Sorry this post was so long, I had pages and pages of notes on this game. Hopefully you enjoyed the read, and thank you for reading! I’ll have my Missouri-Arizona State post up next.

–Tom

Defensive Notes:

Series 1:
-Good run D, Babs beat a one on one block.
-Good heads-up play by Abe to get an INT on a tipped pass.

Series 2:
-Empty backfield, zone coverage. This is why we had to go get Ray Edwards. No pass rush with the front 4 and Henne completes it to Bess underneath in Lofton’s zone.
-Great play by Biermann vs the run, knifed inside and tackled the back for a short gain.
-Got a little heat on Henne, but not much. On the opposite side the WR turned Dunta around and had a step on him. Could have given up a big play if Henne had thrown that way.

Series 3:
-Easy INT by Grimes. He bit on the play action but quickly recovered and made a nice play on the ball, easy INT. Great recovery by Grimes. Henne thought he had a free completion, nice play by Grimes.

Series 4:
-Franks flew off the corner to pressure Henne, could have had a sack but didn’t back down. Henne got hit and the ball was dropped.
-Sidbury showed some speed, forced Henne to step up but he had room to run and got the 1st down on 3rd and 8.
-Jerry stayed blocked way too long. Needs to something happen vs a 1 on 1 block or he needs to be replaced/upgraded.
-Sidbury showed more speed off the edge, but he can’t get around the OT on the outside. If he doesn’t step up this year then RE is a huge need for us.
-Chris Owens got absolutely burned. Dime back at most.

Series 5:
-Matt Moore wisely didn’t force the ball downfield.
-Peters working well vs 1 on 1 blocks, Sidbury showed a good motor. On the surface his good motor and edge speed make him intriguing, but he just can’t manage to get the edge or get off blocks. Moore threw a wobbly ball on the run.

Series 6:
-#36 looked BAAD in coverage. #39 misplayed the ball as well. Cliff Matthews got upfield and applied some pressure though. Good to see.
-Moore threw a good ball in the face of pressure here.
-#39 has whiffed on two hits in a row.
-Matthews with a good burst, impressive swim move. He might make the team if he keeps showing ability.
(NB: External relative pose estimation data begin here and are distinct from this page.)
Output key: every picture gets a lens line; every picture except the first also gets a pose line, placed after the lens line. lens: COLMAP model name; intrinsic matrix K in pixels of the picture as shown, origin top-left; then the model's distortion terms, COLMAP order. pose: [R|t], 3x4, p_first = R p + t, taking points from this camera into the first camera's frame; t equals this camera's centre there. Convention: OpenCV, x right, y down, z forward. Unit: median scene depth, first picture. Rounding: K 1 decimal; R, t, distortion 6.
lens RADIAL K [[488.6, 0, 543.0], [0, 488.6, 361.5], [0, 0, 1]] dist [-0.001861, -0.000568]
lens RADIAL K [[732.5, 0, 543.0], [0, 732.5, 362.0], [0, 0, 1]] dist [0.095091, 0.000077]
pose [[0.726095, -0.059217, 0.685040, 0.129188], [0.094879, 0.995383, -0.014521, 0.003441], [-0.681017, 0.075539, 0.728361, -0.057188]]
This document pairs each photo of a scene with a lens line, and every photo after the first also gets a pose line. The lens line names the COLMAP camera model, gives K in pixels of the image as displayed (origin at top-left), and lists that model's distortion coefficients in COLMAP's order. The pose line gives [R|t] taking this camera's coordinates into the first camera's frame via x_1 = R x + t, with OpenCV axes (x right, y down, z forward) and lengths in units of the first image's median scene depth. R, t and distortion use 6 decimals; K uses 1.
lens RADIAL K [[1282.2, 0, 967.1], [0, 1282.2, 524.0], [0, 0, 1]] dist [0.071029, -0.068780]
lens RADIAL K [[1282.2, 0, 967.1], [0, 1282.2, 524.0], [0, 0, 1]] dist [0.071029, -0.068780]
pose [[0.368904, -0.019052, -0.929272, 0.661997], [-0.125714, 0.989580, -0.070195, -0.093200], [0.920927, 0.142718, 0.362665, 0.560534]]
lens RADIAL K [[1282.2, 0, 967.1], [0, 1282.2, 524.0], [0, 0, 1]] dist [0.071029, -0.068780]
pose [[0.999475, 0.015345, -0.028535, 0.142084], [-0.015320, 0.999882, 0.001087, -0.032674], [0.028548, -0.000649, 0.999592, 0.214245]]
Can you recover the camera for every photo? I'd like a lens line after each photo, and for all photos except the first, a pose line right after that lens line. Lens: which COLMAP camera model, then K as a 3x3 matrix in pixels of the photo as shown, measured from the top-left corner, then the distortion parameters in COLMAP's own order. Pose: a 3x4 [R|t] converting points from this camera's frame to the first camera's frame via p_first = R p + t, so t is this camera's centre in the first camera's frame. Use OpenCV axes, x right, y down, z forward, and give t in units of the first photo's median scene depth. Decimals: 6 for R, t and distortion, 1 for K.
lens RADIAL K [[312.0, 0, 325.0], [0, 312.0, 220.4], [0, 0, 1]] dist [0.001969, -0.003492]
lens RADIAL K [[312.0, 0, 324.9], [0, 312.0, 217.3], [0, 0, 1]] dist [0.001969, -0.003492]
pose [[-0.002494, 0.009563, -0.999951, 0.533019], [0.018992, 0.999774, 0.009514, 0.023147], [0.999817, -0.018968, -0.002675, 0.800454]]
Peters showed a good motor to chase down and tackle the RB in the flat.

Series 7:
-Owens showed some ability as a blitzer coming off the edge here.
-Chris Matthews has flashed some speed off the edge.
-Good tackle in flat by Franks. Seems to be a good tackler and blitzer which I like.
-Sidbury and Matthews are flying off the edge but keep getting knocked down as they try to get the corner. Sidbury needs to get stronger. Jerry and Sidbury both had a slot to drag down Moore but he got away.

Series 8:
-Matt Moore got leveled and threw a ball up, but Dent LEVELED Moore.

Series 9:
-Matthews has shown some speed and shoulder dip, just gets knocked down too much.

Series 10:
-Owens is a good tackling corner.
-Matt Moore looks ok. Solid arm strength and accuracy, some toughness. Good patience in pocket, good feel to step up. Deals with pressure well. Good anticipation.
-Edmond Gates has looked good. Great speed, good hands as well.
-Jerry just doesn’t shed blocks well. Doesn’t look disruptive.
-Robert James has looked good. I think he’ll make the 53 man roster.
-TD Edmond Gates. Nice catch, nice throw by Moore too.
-I like Darrin Walls, I think he’ll be the 5th CB. I’d keep him over Owens at this point.

Series 11:
-Jerry seemed to flash a nice move inside as he got a nice hit on Devlin.
-Matthews with a nice get off, good bull rush and shed, plus a good motor to sack Devlin. Nice play, I hope he finds  away to make the 53 man.

Series 12:
-Jerry beat his man and would have had a sack if he hadn’t drawn a BAD holding call. The OL had his arm around Jerry’s neck.
-Matthews has a good motor. Would have loved to see him at the East-West Shrine Game.

Thanks for reading! I’m going to preview some college games that everyone should watch, and I’ll be watching the Wisconsin-UNLV game and posting a write-up once it’s over and I have time to type everything up.